This blog has mentioned before the issue of media priorities – the decisions by editors and producers about what stories are important and what stories are not important enough to include in the day’s discussion. We have also explored the way that issues are reported differently between the English language and Urdu language media. Today’s story involves how these issues two issues can intersect to create a division among the people in how they understand important issues facing the nation.
Tuesday’s edition of The News includes an article by Farrukh Saleem that gives some very interesting statistics about drone strikes. The author takes careful consideration of the history of terrorist violence till date and compares to the violence from drone strikes. While the author does not claim that drone strikes are justified or not justified, he does provide careful research that counters many of the myths and assumptions that dominate debate on this controversial topic.
Despite the facts and figures appearing on page 2, the editorial writers for The News on page 7 repeat the disproven claim that drones kill more innocents than militants. Data collected and made publicly available by Peter Bergen and Katherine Tiedemann’s drones database at the New America Foundation shows that drone attacks kill significantly more militants. This view was also recently given in a public briefing by General Officer Commanding 7-Division Maj-Gen Ghayur Mehmood. Additionally, a recent article by Omar Waraich recounts a discussion among top military officers who also contend that the drones have some use.
For example, on March 23rd, Gen. Kayani played host to a clutch of senior retired generals and, amid the tea and collegial bonhomie, the conversation casually turned to Kayani’s statement a week earlier. Some of the visitors wondered why he had adopted such a sharp tone, describing the March 17 attack as an “unjustified and intolerable” violation of human rights. “These drones do have some use,” one of the retired generals said, according to someone present. “Yes, they do have a use,” Gen. Kayani was heard to reply.
Therefore is should be considered that the issue is more complex than is often allowed in media discussion.
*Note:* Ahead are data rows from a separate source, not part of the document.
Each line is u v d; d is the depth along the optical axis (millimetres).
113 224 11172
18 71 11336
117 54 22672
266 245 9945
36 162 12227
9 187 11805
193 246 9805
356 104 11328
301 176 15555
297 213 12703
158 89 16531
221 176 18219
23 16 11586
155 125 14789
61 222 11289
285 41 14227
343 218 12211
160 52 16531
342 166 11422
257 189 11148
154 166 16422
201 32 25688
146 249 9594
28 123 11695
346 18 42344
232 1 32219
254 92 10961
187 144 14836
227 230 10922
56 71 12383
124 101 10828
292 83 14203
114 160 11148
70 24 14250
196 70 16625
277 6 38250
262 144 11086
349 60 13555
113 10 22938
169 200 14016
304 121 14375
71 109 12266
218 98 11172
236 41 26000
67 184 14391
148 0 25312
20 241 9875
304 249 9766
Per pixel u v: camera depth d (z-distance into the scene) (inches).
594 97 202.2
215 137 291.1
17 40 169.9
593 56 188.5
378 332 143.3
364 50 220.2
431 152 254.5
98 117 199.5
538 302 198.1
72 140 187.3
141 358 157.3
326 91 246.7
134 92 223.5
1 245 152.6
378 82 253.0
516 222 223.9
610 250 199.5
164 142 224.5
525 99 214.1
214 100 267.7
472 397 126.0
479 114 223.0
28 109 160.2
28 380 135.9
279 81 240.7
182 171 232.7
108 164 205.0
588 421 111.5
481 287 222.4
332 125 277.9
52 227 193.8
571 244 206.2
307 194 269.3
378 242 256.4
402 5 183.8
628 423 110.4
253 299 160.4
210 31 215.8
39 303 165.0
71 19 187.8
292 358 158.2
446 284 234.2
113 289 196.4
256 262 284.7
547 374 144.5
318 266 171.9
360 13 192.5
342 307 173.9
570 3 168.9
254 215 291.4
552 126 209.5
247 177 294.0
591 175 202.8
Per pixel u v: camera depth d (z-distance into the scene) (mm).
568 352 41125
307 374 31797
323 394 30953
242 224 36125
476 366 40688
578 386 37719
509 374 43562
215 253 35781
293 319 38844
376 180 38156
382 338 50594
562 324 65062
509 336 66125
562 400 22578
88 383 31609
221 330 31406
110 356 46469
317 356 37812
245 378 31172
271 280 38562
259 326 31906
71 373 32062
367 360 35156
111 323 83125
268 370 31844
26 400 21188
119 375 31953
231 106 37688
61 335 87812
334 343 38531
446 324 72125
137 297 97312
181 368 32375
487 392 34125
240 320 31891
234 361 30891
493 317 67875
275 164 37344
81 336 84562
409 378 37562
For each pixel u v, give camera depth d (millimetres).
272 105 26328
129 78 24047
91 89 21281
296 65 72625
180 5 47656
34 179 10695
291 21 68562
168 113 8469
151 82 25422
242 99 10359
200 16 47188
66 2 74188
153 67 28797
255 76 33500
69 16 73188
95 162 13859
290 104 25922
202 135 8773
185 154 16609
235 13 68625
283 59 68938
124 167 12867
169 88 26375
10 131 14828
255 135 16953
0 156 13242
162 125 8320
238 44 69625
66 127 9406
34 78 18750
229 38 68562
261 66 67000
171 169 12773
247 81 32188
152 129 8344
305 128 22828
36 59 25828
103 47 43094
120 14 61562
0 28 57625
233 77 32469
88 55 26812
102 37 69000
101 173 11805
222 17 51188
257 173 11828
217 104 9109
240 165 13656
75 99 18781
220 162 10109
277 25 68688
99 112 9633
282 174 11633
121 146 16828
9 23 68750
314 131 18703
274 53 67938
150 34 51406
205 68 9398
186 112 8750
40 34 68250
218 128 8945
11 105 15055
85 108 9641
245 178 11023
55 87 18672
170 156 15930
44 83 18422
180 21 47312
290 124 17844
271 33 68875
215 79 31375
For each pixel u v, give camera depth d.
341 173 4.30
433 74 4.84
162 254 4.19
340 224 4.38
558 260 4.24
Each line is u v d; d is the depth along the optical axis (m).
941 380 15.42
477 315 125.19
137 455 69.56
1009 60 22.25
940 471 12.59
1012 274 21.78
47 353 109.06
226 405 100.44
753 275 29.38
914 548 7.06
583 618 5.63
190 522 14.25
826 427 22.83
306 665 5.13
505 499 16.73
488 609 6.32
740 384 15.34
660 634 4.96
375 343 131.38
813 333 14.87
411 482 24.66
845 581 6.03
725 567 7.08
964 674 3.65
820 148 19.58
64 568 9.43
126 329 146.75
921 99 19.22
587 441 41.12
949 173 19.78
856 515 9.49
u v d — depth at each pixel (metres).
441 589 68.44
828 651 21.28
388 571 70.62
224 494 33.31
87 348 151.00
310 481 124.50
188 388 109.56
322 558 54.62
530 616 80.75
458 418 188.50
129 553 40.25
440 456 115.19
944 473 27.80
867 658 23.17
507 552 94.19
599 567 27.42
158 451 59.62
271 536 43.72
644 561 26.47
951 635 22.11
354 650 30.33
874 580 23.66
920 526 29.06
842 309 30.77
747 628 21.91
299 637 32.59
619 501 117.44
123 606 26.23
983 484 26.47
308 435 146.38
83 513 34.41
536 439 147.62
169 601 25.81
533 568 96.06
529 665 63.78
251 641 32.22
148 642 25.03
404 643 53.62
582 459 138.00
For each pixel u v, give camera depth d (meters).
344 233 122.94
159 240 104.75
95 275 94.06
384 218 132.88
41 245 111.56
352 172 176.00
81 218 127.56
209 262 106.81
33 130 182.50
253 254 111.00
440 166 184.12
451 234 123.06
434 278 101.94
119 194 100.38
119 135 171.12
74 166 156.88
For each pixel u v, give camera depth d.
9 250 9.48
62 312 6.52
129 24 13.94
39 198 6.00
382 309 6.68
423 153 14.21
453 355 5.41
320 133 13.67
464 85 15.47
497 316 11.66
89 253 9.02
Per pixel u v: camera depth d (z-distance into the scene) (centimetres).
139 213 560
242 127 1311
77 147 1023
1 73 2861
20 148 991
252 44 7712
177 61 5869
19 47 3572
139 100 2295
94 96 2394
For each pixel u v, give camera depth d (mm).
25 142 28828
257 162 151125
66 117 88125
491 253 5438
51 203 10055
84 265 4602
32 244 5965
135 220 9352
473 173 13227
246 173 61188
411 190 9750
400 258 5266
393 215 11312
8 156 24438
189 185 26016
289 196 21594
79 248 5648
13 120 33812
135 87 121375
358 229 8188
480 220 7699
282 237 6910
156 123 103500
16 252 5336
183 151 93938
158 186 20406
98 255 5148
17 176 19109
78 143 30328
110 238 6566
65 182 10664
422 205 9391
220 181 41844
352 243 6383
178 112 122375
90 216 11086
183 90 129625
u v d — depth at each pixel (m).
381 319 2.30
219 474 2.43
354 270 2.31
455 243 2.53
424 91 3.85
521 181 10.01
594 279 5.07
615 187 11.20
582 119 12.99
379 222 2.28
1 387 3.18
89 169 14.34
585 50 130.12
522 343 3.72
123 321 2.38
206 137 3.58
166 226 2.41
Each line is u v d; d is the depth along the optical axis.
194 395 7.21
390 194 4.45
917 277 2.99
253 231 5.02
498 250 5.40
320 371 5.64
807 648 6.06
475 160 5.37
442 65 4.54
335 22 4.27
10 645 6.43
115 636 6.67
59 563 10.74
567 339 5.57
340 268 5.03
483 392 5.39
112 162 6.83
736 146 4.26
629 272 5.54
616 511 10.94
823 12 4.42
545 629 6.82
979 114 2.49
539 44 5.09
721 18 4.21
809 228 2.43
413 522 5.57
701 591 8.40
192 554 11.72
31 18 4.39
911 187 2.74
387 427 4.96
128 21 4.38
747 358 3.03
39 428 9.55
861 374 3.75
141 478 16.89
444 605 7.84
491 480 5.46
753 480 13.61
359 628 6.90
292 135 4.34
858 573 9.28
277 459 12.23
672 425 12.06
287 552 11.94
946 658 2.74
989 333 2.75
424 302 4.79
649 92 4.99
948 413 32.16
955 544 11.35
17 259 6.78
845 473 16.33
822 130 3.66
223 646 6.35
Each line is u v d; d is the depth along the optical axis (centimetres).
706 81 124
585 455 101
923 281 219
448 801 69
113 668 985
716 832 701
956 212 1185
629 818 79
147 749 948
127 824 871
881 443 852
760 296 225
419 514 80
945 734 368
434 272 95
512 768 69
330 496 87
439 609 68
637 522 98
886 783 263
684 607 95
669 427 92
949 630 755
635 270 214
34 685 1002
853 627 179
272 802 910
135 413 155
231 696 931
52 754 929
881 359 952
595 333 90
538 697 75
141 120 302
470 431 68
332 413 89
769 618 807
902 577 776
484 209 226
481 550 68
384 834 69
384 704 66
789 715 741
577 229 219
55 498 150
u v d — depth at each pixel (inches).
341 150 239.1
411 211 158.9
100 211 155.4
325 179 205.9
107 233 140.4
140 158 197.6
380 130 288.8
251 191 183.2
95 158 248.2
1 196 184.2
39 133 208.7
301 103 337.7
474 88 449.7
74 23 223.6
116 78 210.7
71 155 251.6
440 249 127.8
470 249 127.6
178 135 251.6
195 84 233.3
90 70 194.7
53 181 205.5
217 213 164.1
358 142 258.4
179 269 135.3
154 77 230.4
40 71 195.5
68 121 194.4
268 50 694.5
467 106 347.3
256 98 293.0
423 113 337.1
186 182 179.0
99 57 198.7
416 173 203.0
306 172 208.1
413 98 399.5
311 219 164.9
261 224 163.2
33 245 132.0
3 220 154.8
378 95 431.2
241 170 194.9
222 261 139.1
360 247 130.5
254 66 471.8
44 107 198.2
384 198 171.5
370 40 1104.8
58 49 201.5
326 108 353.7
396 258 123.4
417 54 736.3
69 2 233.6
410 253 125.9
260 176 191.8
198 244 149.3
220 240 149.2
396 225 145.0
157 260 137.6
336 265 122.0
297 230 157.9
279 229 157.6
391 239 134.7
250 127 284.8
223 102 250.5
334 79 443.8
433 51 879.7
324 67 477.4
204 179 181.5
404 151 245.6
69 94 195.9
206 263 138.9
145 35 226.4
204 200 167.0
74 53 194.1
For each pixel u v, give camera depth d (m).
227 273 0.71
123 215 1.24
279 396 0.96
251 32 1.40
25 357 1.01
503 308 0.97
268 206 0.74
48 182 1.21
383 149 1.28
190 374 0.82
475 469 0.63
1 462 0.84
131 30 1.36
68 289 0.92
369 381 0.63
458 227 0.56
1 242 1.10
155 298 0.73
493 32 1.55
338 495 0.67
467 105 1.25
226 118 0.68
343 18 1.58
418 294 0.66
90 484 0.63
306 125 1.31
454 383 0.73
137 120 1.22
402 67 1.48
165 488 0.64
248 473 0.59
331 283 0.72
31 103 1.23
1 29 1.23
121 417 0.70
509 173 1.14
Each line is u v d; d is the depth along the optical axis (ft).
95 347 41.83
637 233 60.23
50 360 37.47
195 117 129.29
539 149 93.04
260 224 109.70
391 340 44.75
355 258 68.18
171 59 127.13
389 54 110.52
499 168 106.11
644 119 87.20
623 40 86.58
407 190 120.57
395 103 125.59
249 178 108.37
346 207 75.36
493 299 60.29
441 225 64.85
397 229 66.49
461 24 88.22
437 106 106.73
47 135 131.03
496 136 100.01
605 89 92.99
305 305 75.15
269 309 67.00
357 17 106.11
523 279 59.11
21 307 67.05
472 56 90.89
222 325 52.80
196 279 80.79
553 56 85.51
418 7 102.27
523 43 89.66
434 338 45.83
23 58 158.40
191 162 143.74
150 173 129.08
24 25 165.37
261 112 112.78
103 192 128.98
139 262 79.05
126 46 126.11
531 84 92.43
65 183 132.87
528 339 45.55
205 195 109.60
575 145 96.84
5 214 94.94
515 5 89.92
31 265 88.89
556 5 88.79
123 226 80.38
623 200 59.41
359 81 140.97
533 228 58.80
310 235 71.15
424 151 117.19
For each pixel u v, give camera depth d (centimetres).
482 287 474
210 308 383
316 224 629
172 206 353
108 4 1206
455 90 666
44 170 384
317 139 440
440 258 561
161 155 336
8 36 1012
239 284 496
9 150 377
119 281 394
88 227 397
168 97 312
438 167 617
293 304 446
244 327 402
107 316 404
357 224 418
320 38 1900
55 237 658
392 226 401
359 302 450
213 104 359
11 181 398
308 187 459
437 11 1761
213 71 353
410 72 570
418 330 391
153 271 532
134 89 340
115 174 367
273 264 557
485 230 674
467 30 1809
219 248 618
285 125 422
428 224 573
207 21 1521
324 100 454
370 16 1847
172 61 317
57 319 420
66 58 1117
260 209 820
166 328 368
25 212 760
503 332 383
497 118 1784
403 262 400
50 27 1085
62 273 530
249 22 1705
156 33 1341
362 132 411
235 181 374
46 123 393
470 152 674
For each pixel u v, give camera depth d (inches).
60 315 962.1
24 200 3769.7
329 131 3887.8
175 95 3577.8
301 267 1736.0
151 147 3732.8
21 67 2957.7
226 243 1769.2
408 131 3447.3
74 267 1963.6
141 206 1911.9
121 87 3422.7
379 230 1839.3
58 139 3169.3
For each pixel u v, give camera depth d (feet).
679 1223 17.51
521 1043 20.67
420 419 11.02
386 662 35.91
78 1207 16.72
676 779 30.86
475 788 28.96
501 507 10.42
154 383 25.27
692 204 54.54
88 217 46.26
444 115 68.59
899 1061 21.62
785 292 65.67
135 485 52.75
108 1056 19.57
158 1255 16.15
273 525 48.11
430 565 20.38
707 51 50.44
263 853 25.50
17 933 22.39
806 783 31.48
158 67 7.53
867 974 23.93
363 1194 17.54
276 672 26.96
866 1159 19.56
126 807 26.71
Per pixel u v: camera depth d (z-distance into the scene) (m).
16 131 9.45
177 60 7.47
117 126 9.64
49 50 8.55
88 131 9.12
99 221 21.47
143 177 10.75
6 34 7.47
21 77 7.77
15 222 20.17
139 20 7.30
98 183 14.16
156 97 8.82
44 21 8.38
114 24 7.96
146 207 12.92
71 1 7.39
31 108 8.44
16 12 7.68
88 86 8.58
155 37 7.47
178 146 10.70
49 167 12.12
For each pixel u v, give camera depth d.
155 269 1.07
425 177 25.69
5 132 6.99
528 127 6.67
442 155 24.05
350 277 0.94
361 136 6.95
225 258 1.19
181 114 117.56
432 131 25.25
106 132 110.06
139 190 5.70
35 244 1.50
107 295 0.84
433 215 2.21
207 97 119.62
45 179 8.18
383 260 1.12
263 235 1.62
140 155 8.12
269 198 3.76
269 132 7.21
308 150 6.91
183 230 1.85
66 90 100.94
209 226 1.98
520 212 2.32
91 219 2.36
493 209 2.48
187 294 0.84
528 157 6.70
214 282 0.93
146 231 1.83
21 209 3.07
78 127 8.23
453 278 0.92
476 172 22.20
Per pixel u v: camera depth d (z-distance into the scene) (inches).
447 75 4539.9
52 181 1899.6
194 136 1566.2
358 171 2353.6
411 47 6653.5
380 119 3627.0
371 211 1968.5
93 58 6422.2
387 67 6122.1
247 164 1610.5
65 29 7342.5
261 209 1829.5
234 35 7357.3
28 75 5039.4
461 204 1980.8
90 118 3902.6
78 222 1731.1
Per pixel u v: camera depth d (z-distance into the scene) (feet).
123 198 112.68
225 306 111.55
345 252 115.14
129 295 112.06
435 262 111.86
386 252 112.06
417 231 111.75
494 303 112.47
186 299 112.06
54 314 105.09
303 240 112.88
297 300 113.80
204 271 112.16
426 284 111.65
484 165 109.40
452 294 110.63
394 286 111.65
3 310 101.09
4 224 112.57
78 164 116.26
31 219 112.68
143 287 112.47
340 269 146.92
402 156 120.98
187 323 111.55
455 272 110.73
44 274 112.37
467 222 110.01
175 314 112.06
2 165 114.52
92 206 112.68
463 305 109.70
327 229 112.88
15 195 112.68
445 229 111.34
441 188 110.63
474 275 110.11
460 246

Here it should also be noted that Farrukh Saleem’s article appears only in the English language newspaper of Jang Group, but not the media group’s Urdu language daily Jang. Though The News should be praised for including Farrukh Saleem’s article as it provides important context that is not often included in the discussion, we would still be justified in asking why certain statistics only appear in English media but are not published in Urdu media also.
Public opinion on issues such as drone strikes influence the core of national priorities and the way that leaders address them. In a democracy, where the people are able to influence their leaders, it is essential that the people have full information so that they can make decisions based on facts. Just as it is wrong for media to promote incorrect facts, also it is wrong for media to promote different facts for different groups in society leading to misunderstandings and divisions.
Issues such as drones should be covered objectively by news reports and not with a specific agenda. This includes making sure that whether an individual is reading English news or Urdu news, both are getting the same facts on important issues. Sadly, with the case of drones, it appears that is not properly happening.